• [WORK REQUEST]:
Before you return the entries below, strip out the pictures and keep all else exact.

-----

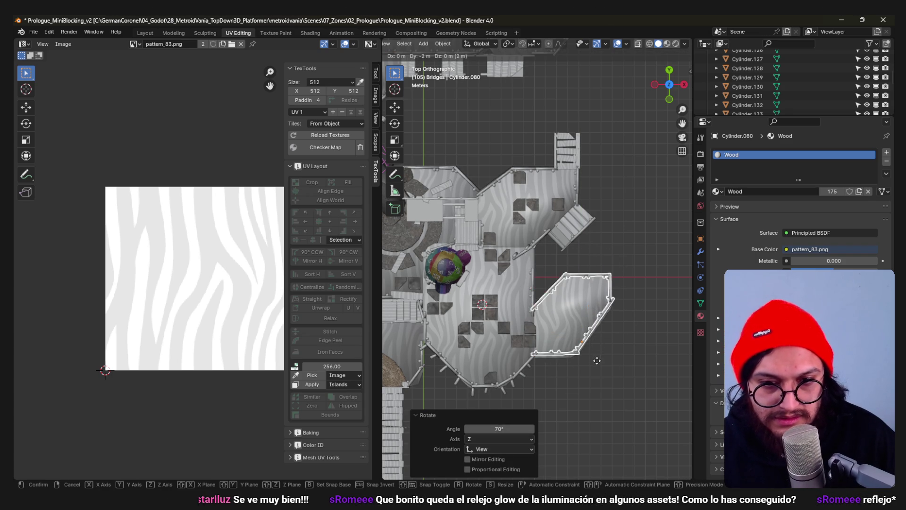
click(570, 360)
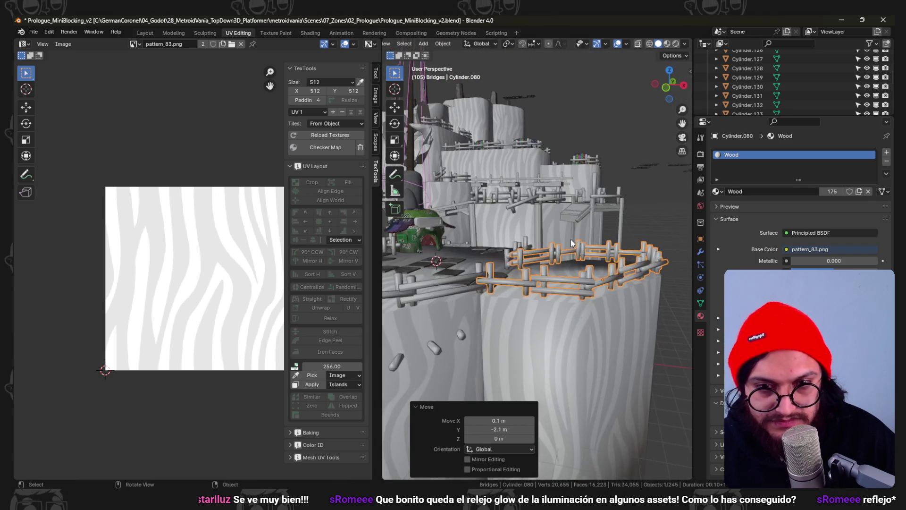
click(520, 305)
key(Tab)
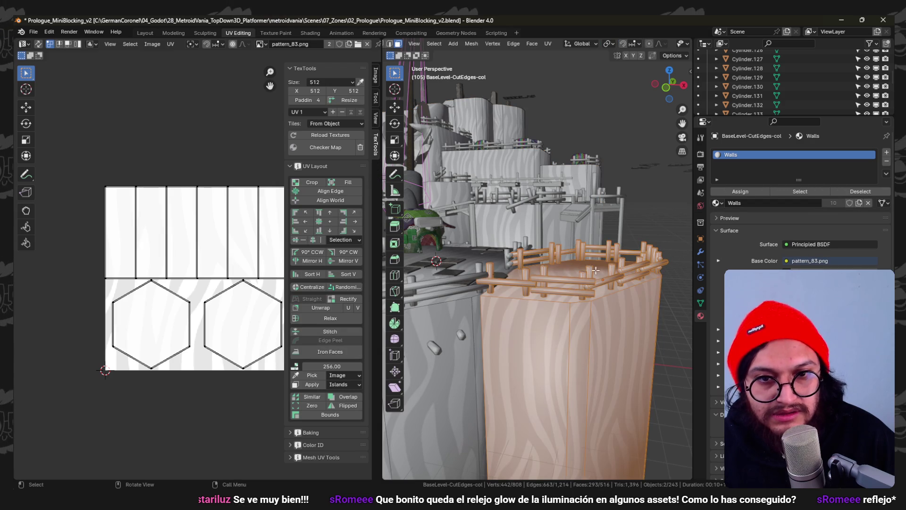
- Turn on the Face Orientation overlay and select the red wall's connected faces to inspect it
click(670, 44)
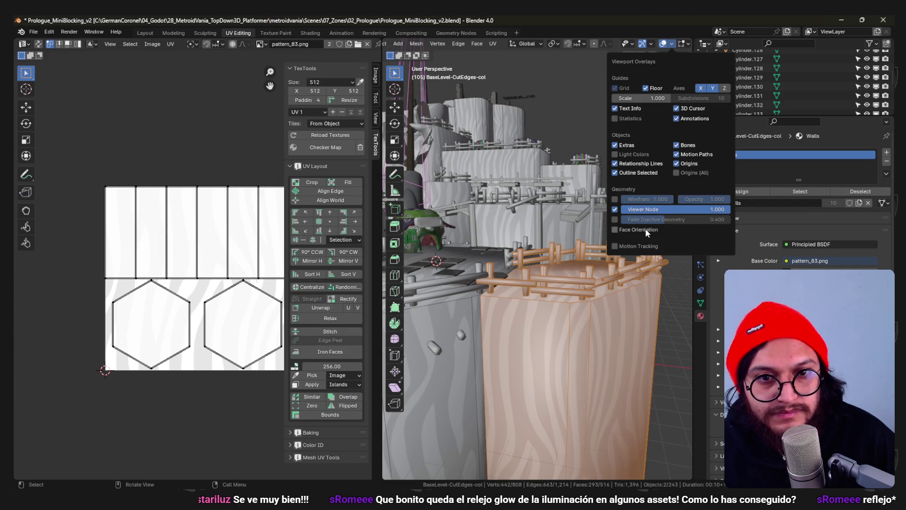
click(647, 230)
key(alt+a)
key(l)
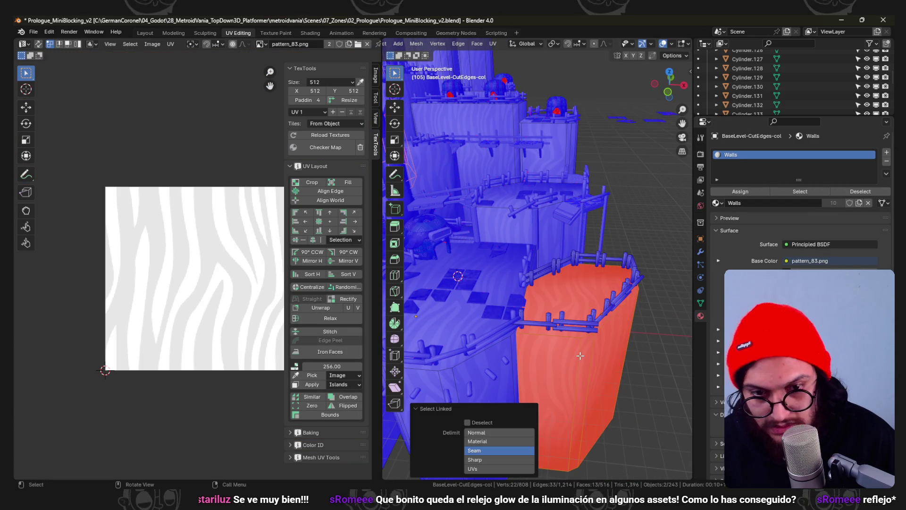
key(n)
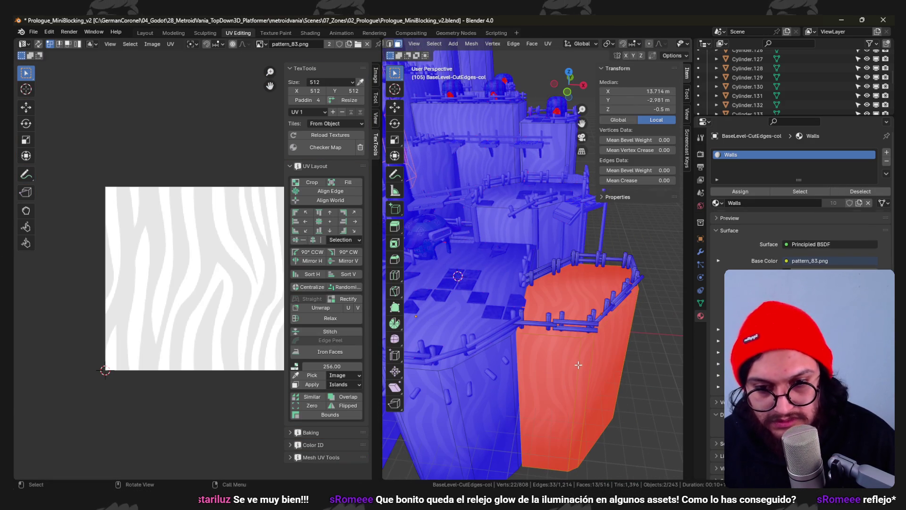
key(alt+a)
- Return to Object Mode, select the domed hut from above and enter Edit Mode on it
key(Tab)
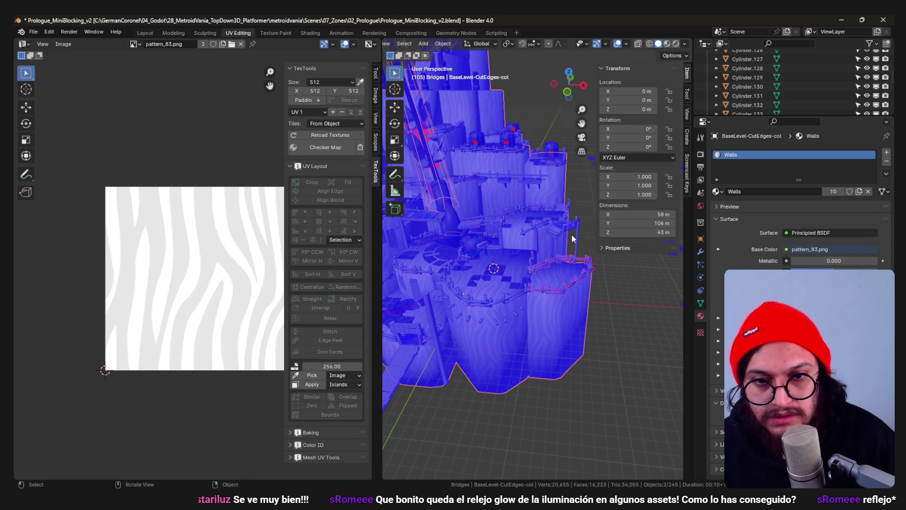
drag(562, 264, 575, 300)
scroll(up, 3)
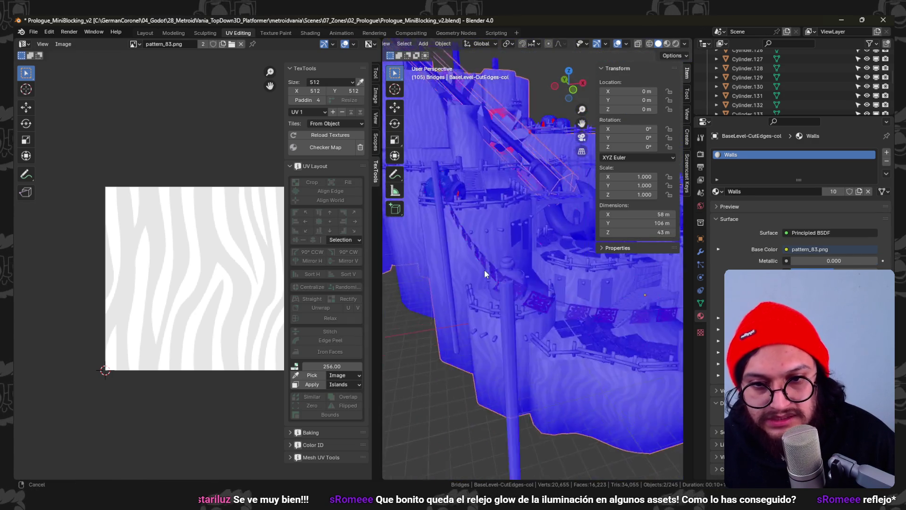
click(474, 288)
key(Tab)
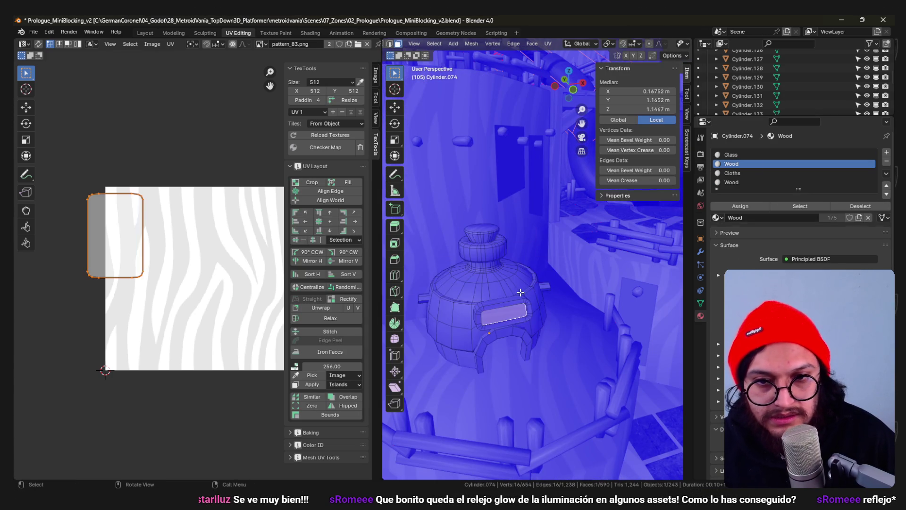
- Swap the hut's Glass material slot to Ceramic and preview it in Material Preview shading
key(l)
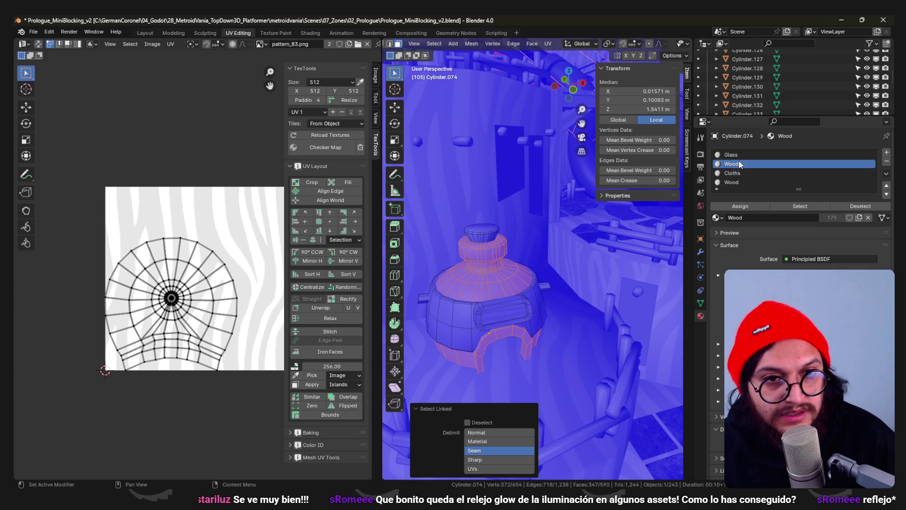
click(716, 217)
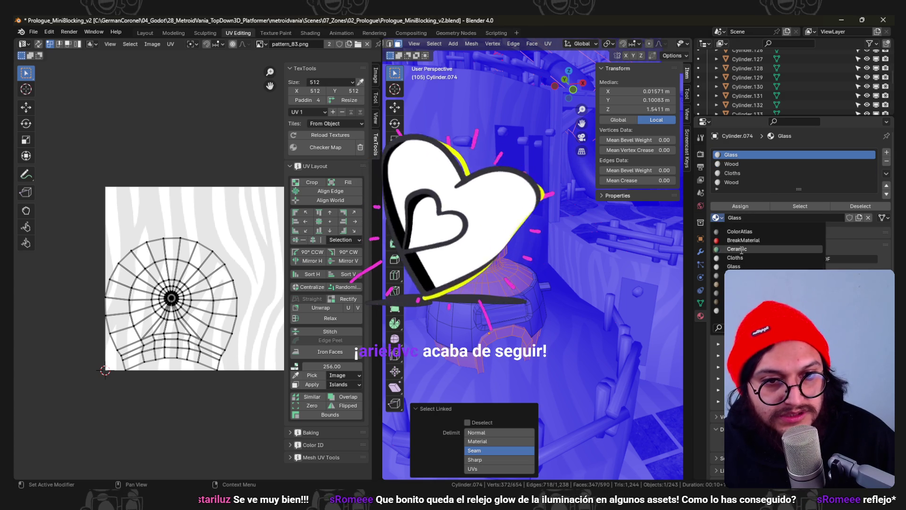
click(745, 246)
key(z)
click(537, 300)
scroll(up, 3)
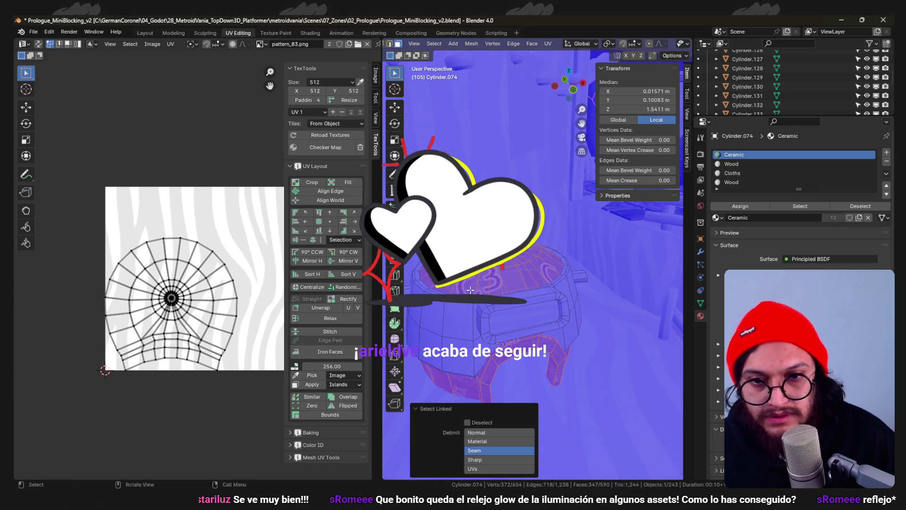
click(547, 272)
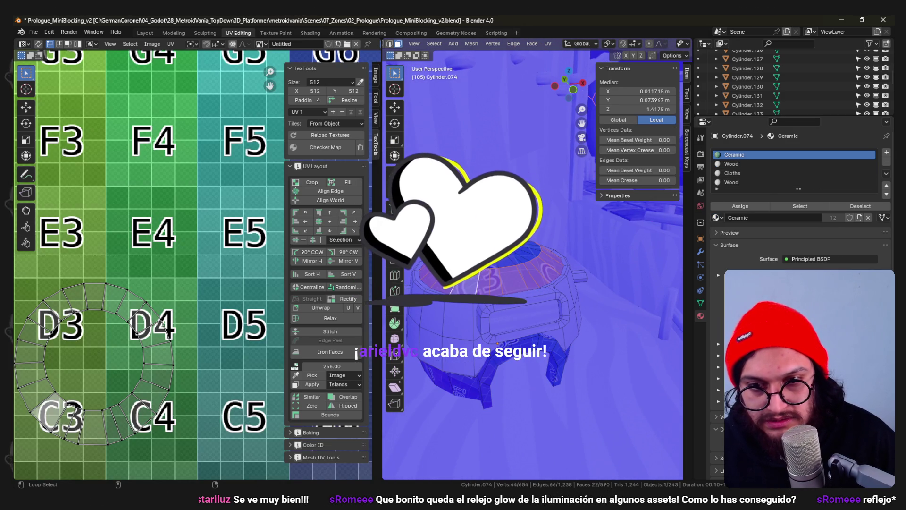
click(528, 264)
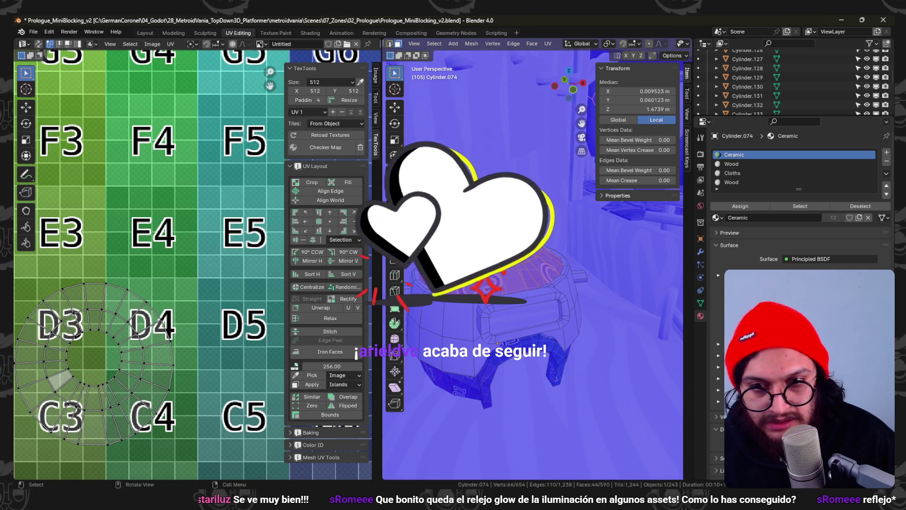
click(495, 276)
key(alt+a)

-----

• [RESULT FOR THIS EXERCISE]:
click(570, 360)
click(520, 305)
key(Tab)
- Turn on the Face Orientation overlay and select the red wall's connected faces to inspect it
click(670, 44)
click(647, 230)
key(alt+a)
key(l)
key(n)
key(alt+a)
- Return to Object Mode, select the domed hut from above and enter Edit Mode on it
key(Tab)
drag(562, 264, 575, 300)
scroll(up, 3)
click(474, 288)
key(Tab)
- Swap the hut's Glass material slot to Ceramic and preview it in Material Preview shading
key(l)
click(716, 217)
click(745, 246)
key(z)
click(537, 300)
scroll(up, 3)
click(547, 272)
click(528, 264)
click(495, 276)
key(alt+a)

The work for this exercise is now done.